(Required work) Copy out the entries that follow, unchanged.

*** Input for this task Section Begins ***

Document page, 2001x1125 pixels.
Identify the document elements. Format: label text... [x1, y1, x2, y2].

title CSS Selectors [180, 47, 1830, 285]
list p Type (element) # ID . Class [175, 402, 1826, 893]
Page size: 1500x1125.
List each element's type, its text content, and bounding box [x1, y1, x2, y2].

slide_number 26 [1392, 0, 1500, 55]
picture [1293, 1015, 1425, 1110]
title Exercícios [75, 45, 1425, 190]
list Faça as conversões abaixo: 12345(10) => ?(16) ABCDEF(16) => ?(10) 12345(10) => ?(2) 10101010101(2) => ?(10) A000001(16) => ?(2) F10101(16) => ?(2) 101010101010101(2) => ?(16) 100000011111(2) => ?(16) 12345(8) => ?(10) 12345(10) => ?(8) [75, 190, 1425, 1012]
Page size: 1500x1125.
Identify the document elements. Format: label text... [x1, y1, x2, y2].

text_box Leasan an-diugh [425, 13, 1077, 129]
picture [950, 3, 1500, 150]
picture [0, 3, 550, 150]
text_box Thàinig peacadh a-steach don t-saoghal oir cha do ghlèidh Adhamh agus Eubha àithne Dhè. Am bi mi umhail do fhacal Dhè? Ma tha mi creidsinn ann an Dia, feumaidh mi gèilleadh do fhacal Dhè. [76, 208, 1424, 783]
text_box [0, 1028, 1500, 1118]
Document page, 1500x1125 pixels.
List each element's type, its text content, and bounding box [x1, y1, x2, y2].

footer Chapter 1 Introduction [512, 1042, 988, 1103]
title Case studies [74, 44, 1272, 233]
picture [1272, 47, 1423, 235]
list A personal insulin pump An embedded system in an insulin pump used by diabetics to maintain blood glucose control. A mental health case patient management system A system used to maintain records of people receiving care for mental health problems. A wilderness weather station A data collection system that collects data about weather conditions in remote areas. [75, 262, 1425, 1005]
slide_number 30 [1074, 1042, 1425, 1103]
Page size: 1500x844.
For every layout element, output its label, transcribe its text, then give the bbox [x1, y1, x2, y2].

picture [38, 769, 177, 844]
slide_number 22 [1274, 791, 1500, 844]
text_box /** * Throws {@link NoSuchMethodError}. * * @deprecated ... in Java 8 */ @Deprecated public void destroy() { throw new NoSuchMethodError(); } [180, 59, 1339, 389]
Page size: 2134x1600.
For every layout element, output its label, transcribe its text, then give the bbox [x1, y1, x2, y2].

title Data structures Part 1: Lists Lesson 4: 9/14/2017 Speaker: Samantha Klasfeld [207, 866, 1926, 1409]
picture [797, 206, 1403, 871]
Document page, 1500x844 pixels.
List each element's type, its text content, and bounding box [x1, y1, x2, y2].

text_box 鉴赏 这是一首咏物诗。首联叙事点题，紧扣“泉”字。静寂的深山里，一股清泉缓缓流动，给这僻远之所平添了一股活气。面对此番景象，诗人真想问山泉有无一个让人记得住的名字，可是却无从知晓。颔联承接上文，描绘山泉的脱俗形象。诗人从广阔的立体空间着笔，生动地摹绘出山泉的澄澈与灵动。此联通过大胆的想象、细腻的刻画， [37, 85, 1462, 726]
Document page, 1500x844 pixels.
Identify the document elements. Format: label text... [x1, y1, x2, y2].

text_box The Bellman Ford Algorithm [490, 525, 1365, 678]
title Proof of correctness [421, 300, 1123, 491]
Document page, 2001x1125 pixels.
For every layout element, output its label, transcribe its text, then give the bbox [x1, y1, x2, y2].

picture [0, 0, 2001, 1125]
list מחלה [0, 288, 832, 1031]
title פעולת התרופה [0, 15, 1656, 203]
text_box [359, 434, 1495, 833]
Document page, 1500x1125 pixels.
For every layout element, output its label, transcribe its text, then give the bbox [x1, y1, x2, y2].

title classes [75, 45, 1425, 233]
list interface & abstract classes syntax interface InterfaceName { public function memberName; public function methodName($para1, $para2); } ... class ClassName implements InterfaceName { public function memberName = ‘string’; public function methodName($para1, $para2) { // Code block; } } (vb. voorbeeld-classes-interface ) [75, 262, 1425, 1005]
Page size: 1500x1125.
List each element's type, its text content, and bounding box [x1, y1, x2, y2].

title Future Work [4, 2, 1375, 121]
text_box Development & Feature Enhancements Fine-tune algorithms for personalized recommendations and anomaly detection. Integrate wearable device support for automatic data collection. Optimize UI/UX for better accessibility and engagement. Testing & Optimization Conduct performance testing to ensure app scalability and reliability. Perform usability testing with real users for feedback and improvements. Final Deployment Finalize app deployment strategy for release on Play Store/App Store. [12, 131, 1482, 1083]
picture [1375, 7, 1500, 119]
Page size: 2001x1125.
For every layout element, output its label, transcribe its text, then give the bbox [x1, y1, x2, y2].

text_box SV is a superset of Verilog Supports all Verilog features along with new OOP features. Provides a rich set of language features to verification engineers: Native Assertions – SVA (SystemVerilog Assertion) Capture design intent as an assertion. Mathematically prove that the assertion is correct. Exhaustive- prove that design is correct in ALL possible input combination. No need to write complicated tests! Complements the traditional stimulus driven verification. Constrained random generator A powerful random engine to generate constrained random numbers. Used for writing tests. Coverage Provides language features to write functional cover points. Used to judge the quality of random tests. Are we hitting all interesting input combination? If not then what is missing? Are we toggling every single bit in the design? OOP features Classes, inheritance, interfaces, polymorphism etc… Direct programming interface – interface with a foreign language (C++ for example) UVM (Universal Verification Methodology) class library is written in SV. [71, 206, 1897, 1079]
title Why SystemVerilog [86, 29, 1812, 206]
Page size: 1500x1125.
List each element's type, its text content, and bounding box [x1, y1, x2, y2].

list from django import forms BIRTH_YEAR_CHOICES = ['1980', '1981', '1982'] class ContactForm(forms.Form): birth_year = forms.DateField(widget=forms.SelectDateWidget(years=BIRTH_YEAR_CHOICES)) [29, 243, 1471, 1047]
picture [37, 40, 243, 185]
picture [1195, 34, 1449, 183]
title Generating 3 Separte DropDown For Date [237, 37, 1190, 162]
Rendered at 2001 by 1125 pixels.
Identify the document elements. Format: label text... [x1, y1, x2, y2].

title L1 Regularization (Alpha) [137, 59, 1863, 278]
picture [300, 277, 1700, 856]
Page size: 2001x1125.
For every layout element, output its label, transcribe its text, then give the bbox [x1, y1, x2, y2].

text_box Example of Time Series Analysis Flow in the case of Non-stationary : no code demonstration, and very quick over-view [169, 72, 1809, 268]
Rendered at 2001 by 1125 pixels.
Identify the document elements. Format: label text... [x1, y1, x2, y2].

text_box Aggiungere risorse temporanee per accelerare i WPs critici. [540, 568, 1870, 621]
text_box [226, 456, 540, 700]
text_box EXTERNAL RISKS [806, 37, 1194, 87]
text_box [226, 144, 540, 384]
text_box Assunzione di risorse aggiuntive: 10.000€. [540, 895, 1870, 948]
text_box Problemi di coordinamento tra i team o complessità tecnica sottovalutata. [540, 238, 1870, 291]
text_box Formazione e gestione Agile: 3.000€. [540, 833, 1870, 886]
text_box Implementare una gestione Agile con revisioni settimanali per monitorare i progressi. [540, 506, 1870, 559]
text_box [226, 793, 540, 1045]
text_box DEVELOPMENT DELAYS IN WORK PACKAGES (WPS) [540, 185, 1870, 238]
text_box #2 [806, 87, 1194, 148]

*** Input for this task Section Ends ***

(Your response)
Document page, 2001x1125 pixels.
Identify the document elements. Format: label text... [x1, y1, x2, y2].

title CSS Selectors [180, 47, 1830, 285]
list p Type (element) # ID . Class [175, 402, 1826, 893]
Page size: 1500x1125.
List each element's type, its text content, and bounding box [x1, y1, x2, y2].

slide_number 26 [1392, 0, 1500, 55]
picture [1293, 1015, 1425, 1110]
title Exercícios [75, 45, 1425, 190]
list Faça as conversões abaixo: 12345(10) => ?(16) ABCDEF(16) => ?(10) 12345(10) => ?(2) 10101010101(2) => ?(10) A000001(16) => ?(2) F10101(16) => ?(2) 101010101010101(2) => ?(16) 100000011111(2) => ?(16) 12345(8) => ?(10) 12345(10) => ?(8) [75, 190, 1425, 1012]
Page size: 1500x1125.
Identify the document elements. Format: label text... [x1, y1, x2, y2].

text_box Leasan an-diugh [425, 13, 1077, 129]
picture [950, 3, 1500, 150]
picture [0, 3, 550, 150]
text_box Thàinig peacadh a-steach don t-saoghal oir cha do ghlèidh Adhamh agus Eubha àithne Dhè. Am bi mi umhail do fhacal Dhè? Ma tha mi creidsinn ann an Dia, feumaidh mi gèilleadh do fhacal Dhè. [76, 208, 1424, 783]
text_box [0, 1028, 1500, 1118]
Document page, 1500x1125 pixels.
List each element's type, its text content, and bounding box [x1, y1, x2, y2].

footer Chapter 1 Introduction [512, 1042, 988, 1103]
title Case studies [74, 44, 1272, 233]
picture [1272, 47, 1423, 235]
list A personal insulin pump An embedded system in an insulin pump used by diabetics to maintain blood glucose control. A mental health case patient management system A system used to maintain records of people receiving care for mental health problems. A wilderness weather station A data collection system that collects data about weather conditions in remote areas. [75, 262, 1425, 1005]
slide_number 30 [1074, 1042, 1425, 1103]
Page size: 1500x844.
For every layout element, output its label, transcribe its text, then give the bbox [x1, y1, x2, y2].

picture [38, 769, 177, 844]
slide_number 22 [1274, 791, 1500, 844]
text_box /** * Throws {@link NoSuchMethodError}. * * @deprecated ... in Java 8 */ @Deprecated public void destroy() { throw new NoSuchMethodError(); } [180, 59, 1339, 389]
Page size: 2134x1600.
For every layout element, output its label, transcribe its text, then give the bbox [x1, y1, x2, y2].

title Data structures Part 1: Lists Lesson 4: 9/14/2017 Speaker: Samantha Klasfeld [207, 866, 1926, 1409]
picture [797, 206, 1403, 871]
Document page, 1500x844 pixels.
List each element's type, its text content, and bounding box [x1, y1, x2, y2].

text_box 鉴赏 这是一首咏物诗。首联叙事点题，紧扣“泉”字。静寂的深山里，一股清泉缓缓流动，给这僻远之所平添了一股活气。面对此番景象，诗人真想问山泉有无一个让人记得住的名字，可是却无从知晓。颔联承接上文，描绘山泉的脱俗形象。诗人从广阔的立体空间着笔，生动地摹绘出山泉的澄澈与灵动。此联通过大胆的想象、细腻的刻画， [37, 85, 1462, 726]
Document page, 1500x844 pixels.
Identify the document elements. Format: label text... [x1, y1, x2, y2].

text_box The Bellman Ford Algorithm [490, 525, 1365, 678]
title Proof of correctness [421, 300, 1123, 491]
Document page, 2001x1125 pixels.
For every layout element, output its label, transcribe its text, then give the bbox [x1, y1, x2, y2].

picture [0, 0, 2001, 1125]
list מחלה [0, 288, 832, 1031]
title פעולת התרופה [0, 15, 1656, 203]
text_box [359, 434, 1495, 833]
Document page, 1500x1125 pixels.
For every layout element, output its label, transcribe its text, then give the bbox [x1, y1, x2, y2].

title classes [75, 45, 1425, 233]
list interface & abstract classes syntax interface InterfaceName { public function memberName; public function methodName($para1, $para2); } ... class ClassName implements InterfaceName { public function memberName = ‘string’; public function methodName($para1, $para2) { // Code block; } } (vb. voorbeeld-classes-interface ) [75, 262, 1425, 1005]
Page size: 1500x1125.
List each element's type, its text content, and bounding box [x1, y1, x2, y2].

title Future Work [4, 2, 1375, 121]
text_box Development & Feature Enhancements Fine-tune algorithms for personalized recommendations and anomaly detection. Integrate wearable device support for automatic data collection. Optimize UI/UX for better accessibility and engagement. Testing & Optimization Conduct performance testing to ensure app scalability and reliability. Perform usability testing with real users for feedback and improvements. Final Deployment Finalize app deployment strategy for release on Play Store/App Store. [12, 131, 1482, 1083]
picture [1375, 7, 1500, 119]
Page size: 2001x1125.
For every layout element, output its label, transcribe its text, then give the bbox [x1, y1, x2, y2].

text_box SV is a superset of Verilog Supports all Verilog features along with new OOP features. Provides a rich set of language features to verification engineers: Native Assertions – SVA (SystemVerilog Assertion) Capture design intent as an assertion. Mathematically prove that the assertion is correct. Exhaustive- prove that design is correct in ALL possible input combination. No need to write complicated tests! Complements the traditional stimulus driven verification. Constrained random generator A powerful random engine to generate constrained random numbers. Used for writing tests. Coverage Provides language features to write functional cover points. Used to judge the quality of random tests. Are we hitting all interesting input combination? If not then what is missing? Are we toggling every single bit in the design? OOP features Classes, inheritance, interfaces, polymorphism etc… Direct programming interface – interface with a foreign language (C++ for example) UVM (Universal Verification Methodology) class library is written in SV. [71, 206, 1897, 1079]
title Why SystemVerilog [86, 29, 1812, 206]
Page size: 1500x1125.
List each element's type, its text content, and bounding box [x1, y1, x2, y2].

list from django import forms BIRTH_YEAR_CHOICES = ['1980', '1981', '1982'] class ContactForm(forms.Form): birth_year = forms.DateField(widget=forms.SelectDateWidget(years=BIRTH_YEAR_CHOICES)) [29, 243, 1471, 1047]
picture [37, 40, 243, 185]
picture [1195, 34, 1449, 183]
title Generating 3 Separte DropDown For Date [237, 37, 1190, 162]
Rendered at 2001 by 1125 pixels.
Identify the document elements. Format: label text... [x1, y1, x2, y2].

title L1 Regularization (Alpha) [137, 59, 1863, 278]
picture [300, 277, 1700, 856]
Page size: 2001x1125.
For every layout element, output its label, transcribe its text, then give the bbox [x1, y1, x2, y2].

text_box Example of Time Series Analysis Flow in the case of Non-stationary : no code demonstration, and very quick over-view [169, 72, 1809, 268]
Rendered at 2001 by 1125 pixels.
Identify the document elements. Format: label text... [x1, y1, x2, y2].

text_box Aggiungere risorse temporanee per accelerare i WPs critici. [540, 568, 1870, 621]
text_box [226, 456, 540, 700]
text_box EXTERNAL RISKS [806, 37, 1194, 87]
text_box [226, 144, 540, 384]
text_box Assunzione di risorse aggiuntive: 10.000€. [540, 895, 1870, 948]
text_box Problemi di coordinamento tra i team o complessità tecnica sottovalutata. [540, 238, 1870, 291]
text_box Formazione e gestione Agile: 3.000€. [540, 833, 1870, 886]
text_box Implementare una gestione Agile con revisioni settimanali per monitorare i progressi. [540, 506, 1870, 559]
text_box [226, 793, 540, 1045]
text_box DEVELOPMENT DELAYS IN WORK PACKAGES (WPS) [540, 185, 1870, 238]
text_box #2 [806, 87, 1194, 148]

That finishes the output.